As the industry braces for the ripple effects of seemingly ever-evolving trade restrictions, adapting quickly will be essential. Business owners and fleet managers must navigate these pressures with proactive strategies to ensure stability and long-term resilience.



Deja Vu? Tariffs vs. COVID-19: A Comparative Look at Supply Chain Disruptions

The COVID-19 pandemic exposed the fragility of global supply chains, causing widespread disruptions. Similarly, tariffs on imported commercial vehicles and components like steel and aluminum are expected to disrupt the automotive supply chain. While COVID-19 was a global health crisis, tariffs are, of course, different, but they can still lead to market disruptions.

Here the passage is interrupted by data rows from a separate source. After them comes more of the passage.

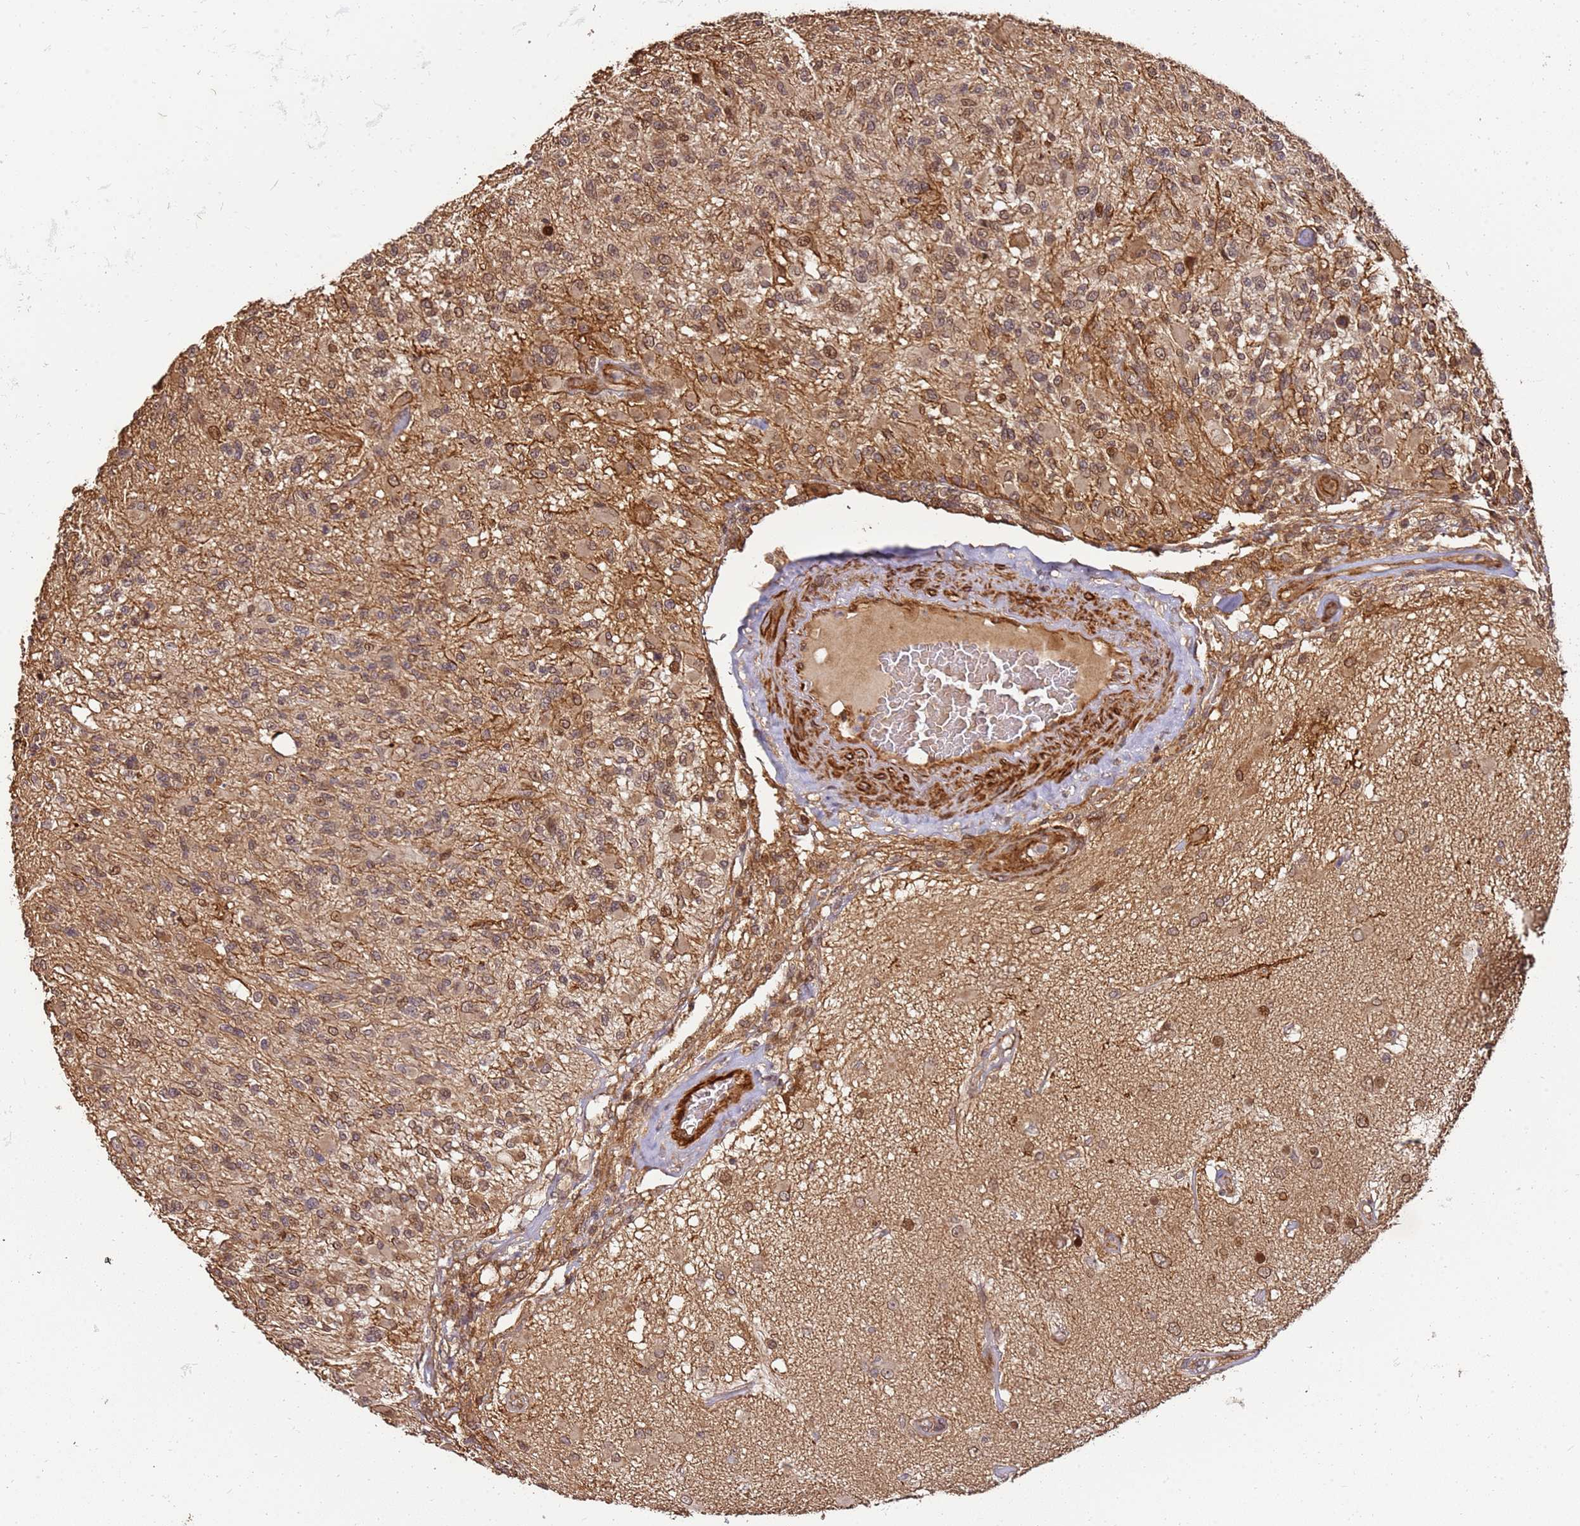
{"staining": {"intensity": "moderate", "quantity": "<25%", "location": "nuclear"}, "tissue": "glioma", "cell_type": "Tumor cells", "image_type": "cancer", "snomed": [{"axis": "morphology", "description": "Glioma, malignant, High grade"}, {"axis": "morphology", "description": "Glioblastoma, NOS"}, {"axis": "topography", "description": "Brain"}], "caption": "Immunohistochemical staining of glioma exhibits moderate nuclear protein staining in about <25% of tumor cells.", "gene": "ST18", "patient": {"sex": "male", "age": 60}}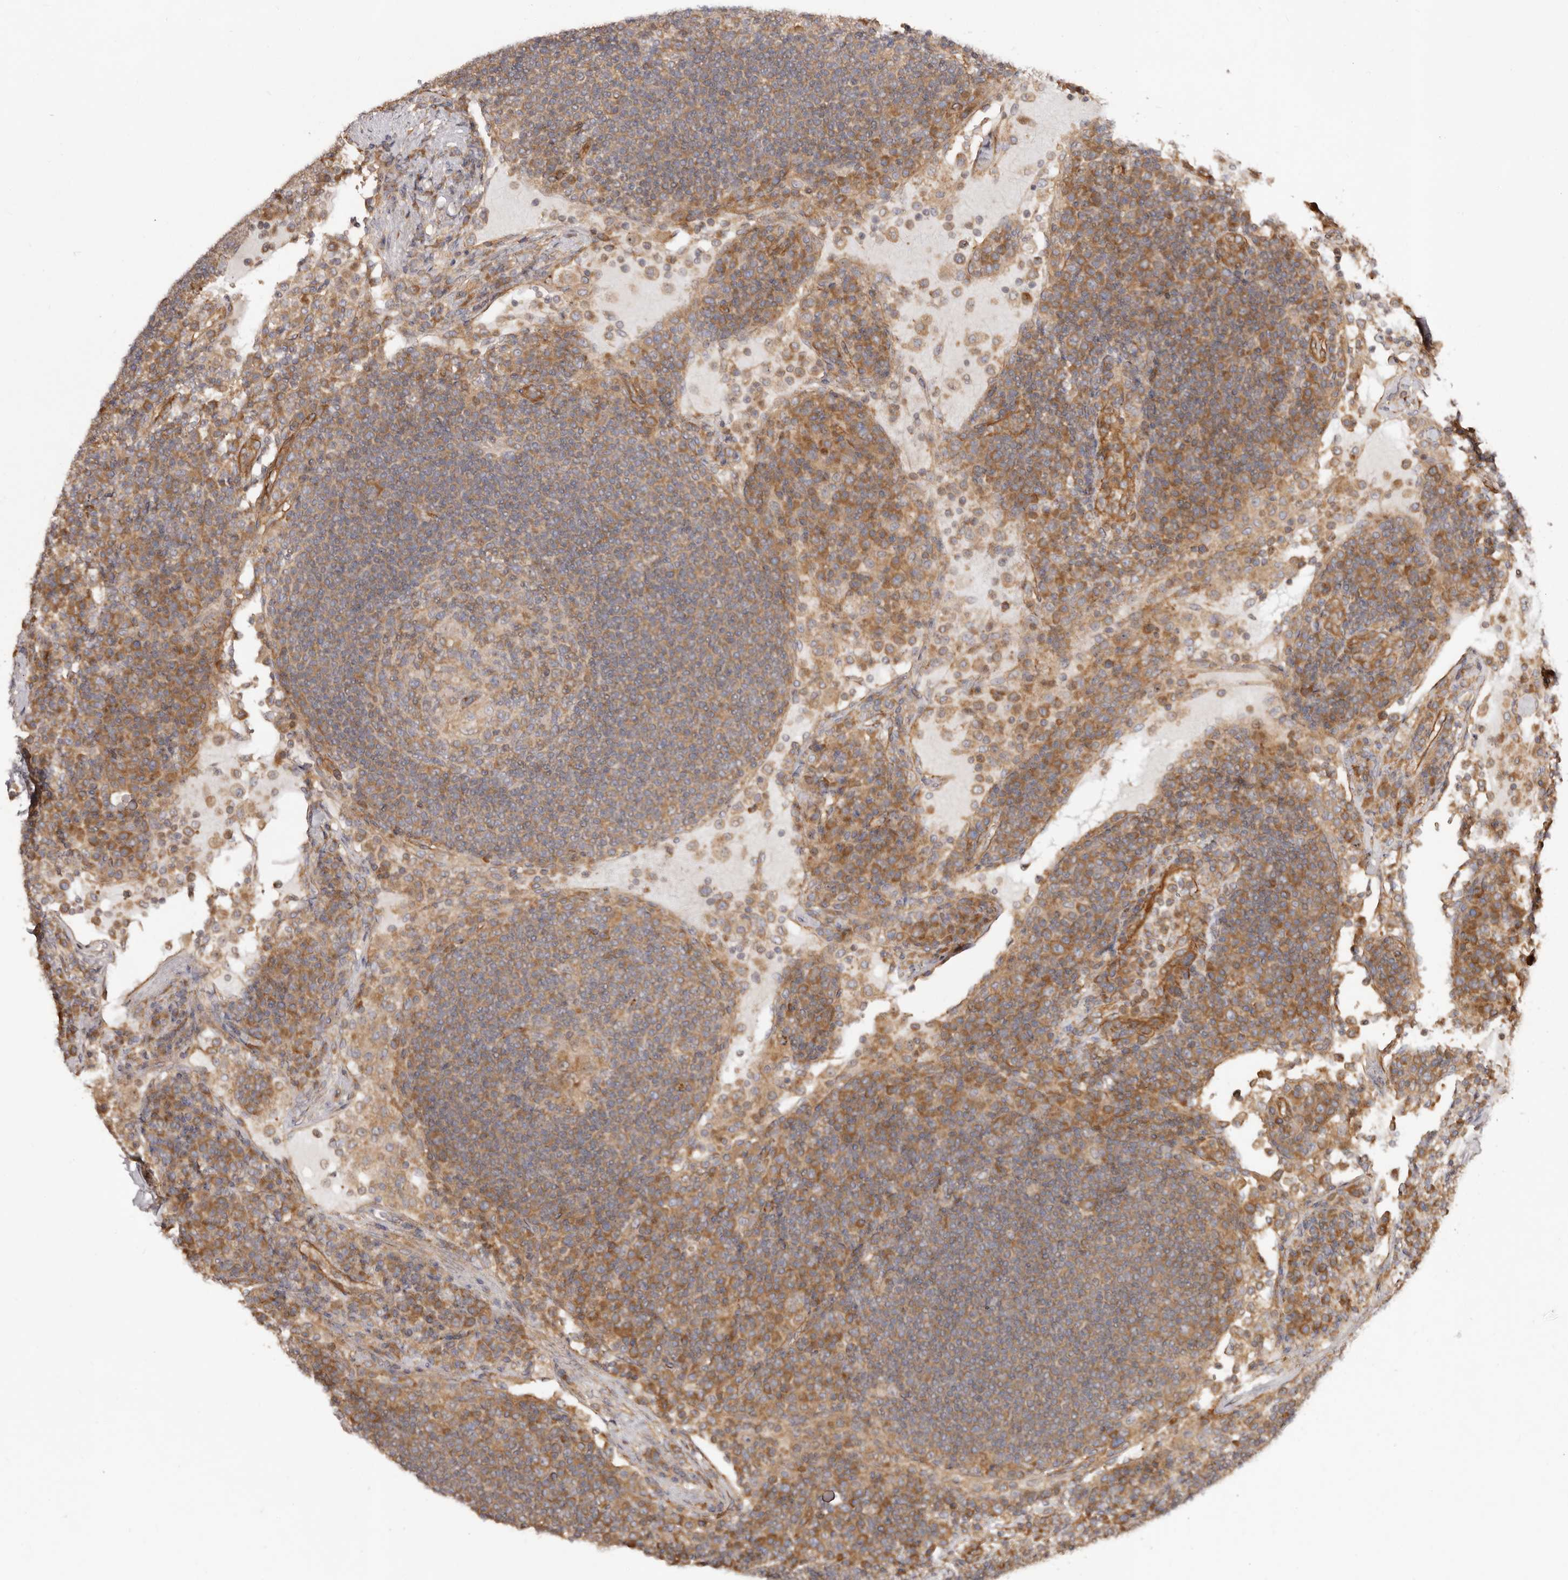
{"staining": {"intensity": "moderate", "quantity": "<25%", "location": "cytoplasmic/membranous"}, "tissue": "lymph node", "cell_type": "Germinal center cells", "image_type": "normal", "snomed": [{"axis": "morphology", "description": "Normal tissue, NOS"}, {"axis": "topography", "description": "Lymph node"}], "caption": "High-power microscopy captured an immunohistochemistry histopathology image of benign lymph node, revealing moderate cytoplasmic/membranous positivity in about <25% of germinal center cells. Immunohistochemistry (ihc) stains the protein of interest in brown and the nuclei are stained blue.", "gene": "RPS6", "patient": {"sex": "female", "age": 53}}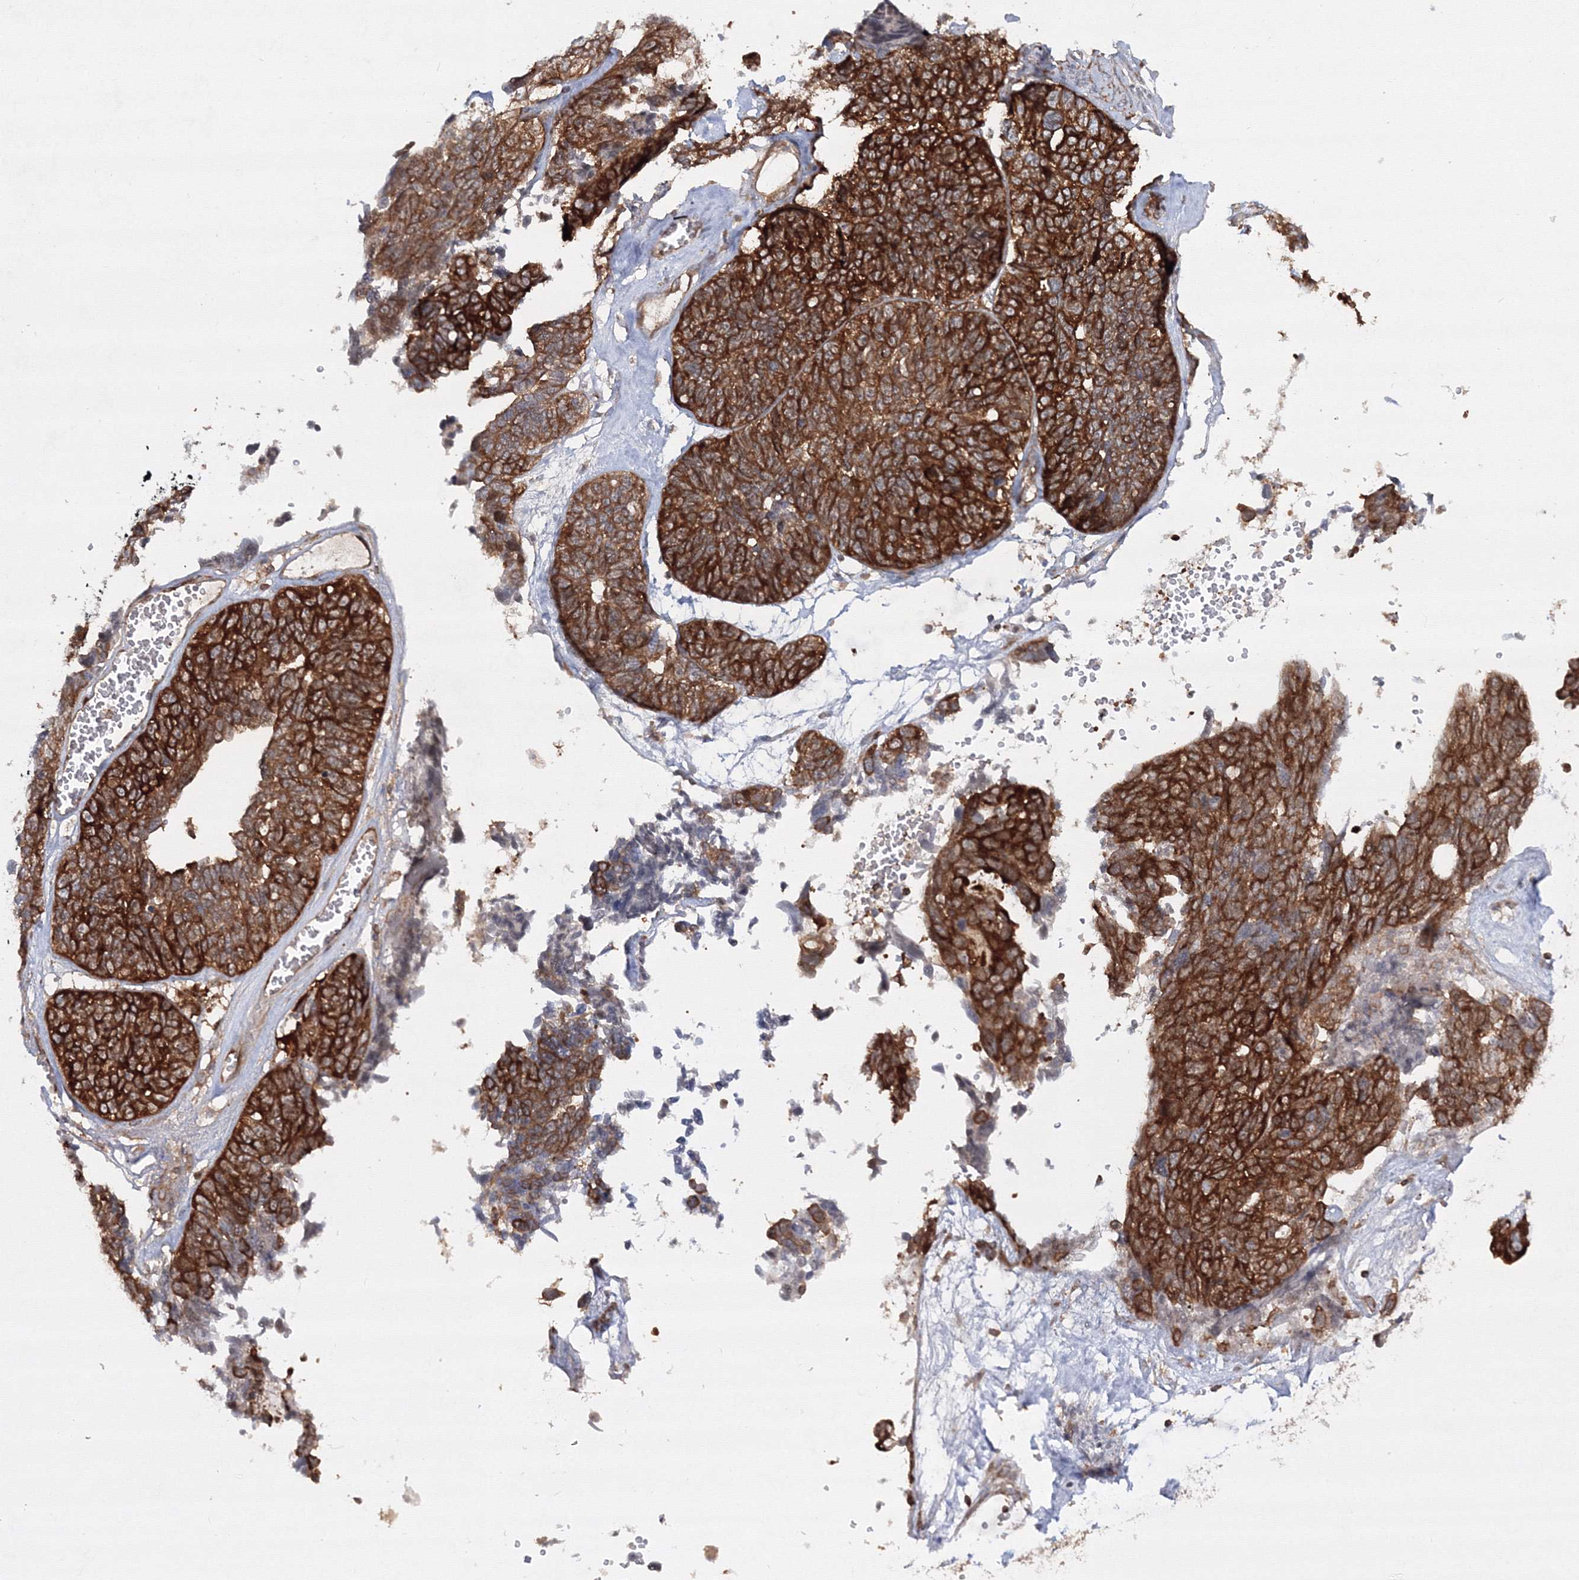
{"staining": {"intensity": "strong", "quantity": ">75%", "location": "cytoplasmic/membranous"}, "tissue": "ovarian cancer", "cell_type": "Tumor cells", "image_type": "cancer", "snomed": [{"axis": "morphology", "description": "Cystadenocarcinoma, serous, NOS"}, {"axis": "topography", "description": "Ovary"}], "caption": "IHC (DAB) staining of human ovarian cancer exhibits strong cytoplasmic/membranous protein staining in about >75% of tumor cells.", "gene": "HARS1", "patient": {"sex": "female", "age": 79}}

As with the pandemic, tariffs could lead to increased costs, production delays, and inventory shortages.



Price Hikes and Their Ripple Effects

Tariffs on commercial vehicle manufacturing inputs and imported vehicles are almost certain to increase prices. FTR Transportation Intelligence estimates a 4-6% increase for Class 8 trucks and 4-5% for Classes 4-7 due to steel and aluminum tariffs alone. S&P Global Mobility anticipates a potential 9% rise in new truck prices. These costs will likely be passed, at least in part, to business owners/fleet managers purchasing these vehicles. The table below illustrates these estimated price increases:

Vehicle Class

Pre-Tariff Estimated Average Price

Estimated Price Increase (%)

Estimated Post-Tariff Average Price

Source

Class 4-7

$60,000

4-5%

$62,400 - $63,000

FTR Transportation Intelligence

Class 8

$120,000

4-6%

$124,800 - $127,200

FTR Transportation Intelligence

Medium/Heavy (Avg.)

$80,000

9%

$87,200

S&P Global Mobility

These increases underscore the potential financial implications of tariffs for businesses that rely on commercial vehicles.



Complications With Reshoring Manufacturing

Tariffs may incentivize commercial vehicle parts suppliers and original equipment manufacturers (OEMs) to shift manufacturing to the U.S. to avoid import duties, as seen with Honda restricting production of the Civic Hybrid to Indiana. While this could create U.S. jobs and more stable supply chains, it requires significant investment and time, potentially leading to temporary disruptions. Concerns about labor shortages and higher domestic labor costs are also an issue. While reshoring aims to reduce tariff costs, overall production costs could rise.



Asymmetric Impact: Small Businesses Under Pressure

Tariff-induced inventory shortages and price hikes are expected to disproportionately affect small businesses compared to larger fleets.

“During these types of supply-chain challenges, it’s not uncommon for smaller businesses to be challenged with finding necessary vehicles,” explains Candy McCullom, Business Development Manager at Comvoy. “Small businesses often have less negotiating power and may struggle more with increased costs and limited inventory. This can significantly impact their operations and livelihoods.”

Strategies for Business Owners and Fleet Managers

Business owners and fleet managers can address rising vehicle prices and fluctuating inventory by:

  • Reassessing replacement cycles: Carefully evaluate the cost of maintaining older vehicles against the higher costs of new ones, considering potential downtime and maintenance expenses. It can be more cost-effective to purchase a vehicle if the expense of servicing work trucks and vans no longer provides a good ROI.   
  • Implementing robust maintenance programs: Prioritize regular and preventative maintenance for vehicles with adequate “life” left, which can then extend the “life” of your current fleet, helping to avoid or delay the need for expensive new vehicle purchases in a high-tariff environment.  
  • Exploring alternative sourcing options, including used vehicles: Investigate purchasing used commercial vehicles or refurbished parts as a potentially more cost-effective alternative to buying new vehicles.  
  • Strategic inventory management: Carefully forecast your vehicle needs and consider purchasing or placing orders for new vehicles or essential parts earlier than usual to potentially avoid future price increases or shortages caused by tariffs.  
  • Effective budgeting and financial planning: Anticipate higher costs for vehicle acquisition, maintenance, and the ultimate impact on other costs such as insurance due to tariffs and adjust your financial planning accordingly to ensure business sustainability.

In reality, these are best practices in any environment, but it becomes increasingly critical to be more mindful of them during challenging times. Staying informed about tariff changes is crucial, and investing in operational efficiency can help mitigate the impact of increased costs.



Conclusion

Tariffs introduce undeniable pressures, but commercial fleet managers and business owners can take proactive steps to mitigate the impact on their operations. Strategic decision-making and adaptability will be key drivers in easing financial strain, maintaining business continuity, and ensuring success despite evolving market pressures.